A guerra civil espanhola traz a ameaça da fome, da peste e da guerra para junto dos nossas fronteiras e o conflito ideológico agrava-se mais ainda com aproveitamentos religiosos, classistas ou simplesmente de controlo do poder político, económico e financeiro. A segunda guerra volta a dar algum desafogo financeiro, mas a guerra fria desequilibra a questão colonial e inicia- se o período mais trágico da história portuguesa contemporânea: cultura militar, política bélica, arte rotulada, mortes com glória e sem honra, emigrantes com honra e sem glória, consciências dilaceradas pelo dilema do dever, do medo, da paixão e da solidão.
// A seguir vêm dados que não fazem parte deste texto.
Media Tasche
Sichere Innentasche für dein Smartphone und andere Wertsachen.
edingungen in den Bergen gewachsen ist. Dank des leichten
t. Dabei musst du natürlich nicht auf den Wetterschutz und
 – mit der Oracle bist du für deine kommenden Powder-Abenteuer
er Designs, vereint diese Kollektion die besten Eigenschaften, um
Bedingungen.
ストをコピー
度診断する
O 25 de Abril e o sonho dos ingénuos, os cravos em jarras restauradas, o abuso por novas justificações, a cultura do antes proibido, o assalto às cadeiras e chefias, a solidão para a honra e a glória para os compadres, a dificuldade de estruturar novos critérios de validade humana, ...
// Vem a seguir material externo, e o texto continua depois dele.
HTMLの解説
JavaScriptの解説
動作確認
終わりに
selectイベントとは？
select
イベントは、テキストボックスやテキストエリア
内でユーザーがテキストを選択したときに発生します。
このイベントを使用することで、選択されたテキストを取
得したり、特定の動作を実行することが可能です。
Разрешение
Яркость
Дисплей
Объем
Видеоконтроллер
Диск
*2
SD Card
Só mais uma nota sobre algo que não tem datas bem delimitadas nem perfis muito distintos, sobre os elogios e os vitupérios a que Torga se sujeitou. Dele houve quem dissesse mal porque o não entendeu, porque ele não correligionou ou porque fez sombra. Dele houve quem muito falou sem grandes fundamentos e, sobretudo, pegando pela rama das plantas que tanto custaram a enraizar e cujo tronco tem de ser visto alinhado por outras árvores do mesmo cultivador. Mas sobre ele brotaram sentimentos de gratidão humanista e de admiração estética que explicam tantas referências, colóquios, comemorações e até homenagens prestadas. E será no estudo profundo do que Torga viu, sentiu e desejou para Portugal e para o Homem que lhe prestaremos a maior homenagem, porque foi a um ideal de país e de homens que Torga dedicou o

esforço de aperfeiçoar a lava tosca e incandescente que lhe brotava do interior. E dentro desta observação não poderá deixar de se mencionar também não só a circunstância da quantidade da sua produção literária, mas também a intensidade do seu esforço para a retocar, reformular ou simplesmente reeditar. Sem contar com o acompanhamento que fazia das edições em língua castelhana, francesa, inglesa, alemã, romena, búlgara, japonesa, etc. e com pequenos textos de circunstância, Torga publicou, só em monografia, quarenta e cinco originais em primeira edição, sem contar com a edição compacta d'A

Criação do Mundo. O número de edições revistas e/ou aumentadas também é

grande: quarenta e seis, pelo menos260.

Para terminar, não poderia deixar de referir-se o seu duplo sentimento perante a vida: receoso do seu fim prematuro por razões de doença, acabou por agradecer a longevidade – lamentando só não poder acontecer que "caísse de pé, num desafio" e terminasse antes "ruína humana"261. E agradecia essa longevidade mas "não por ter chegado ( como havia porfiado – dirá ele no último poema escrito da sua vida), mas por ter acrescentado um palmo de ilusão ao meu tamanho" – diz no Pórtico do XVI volume do Diário.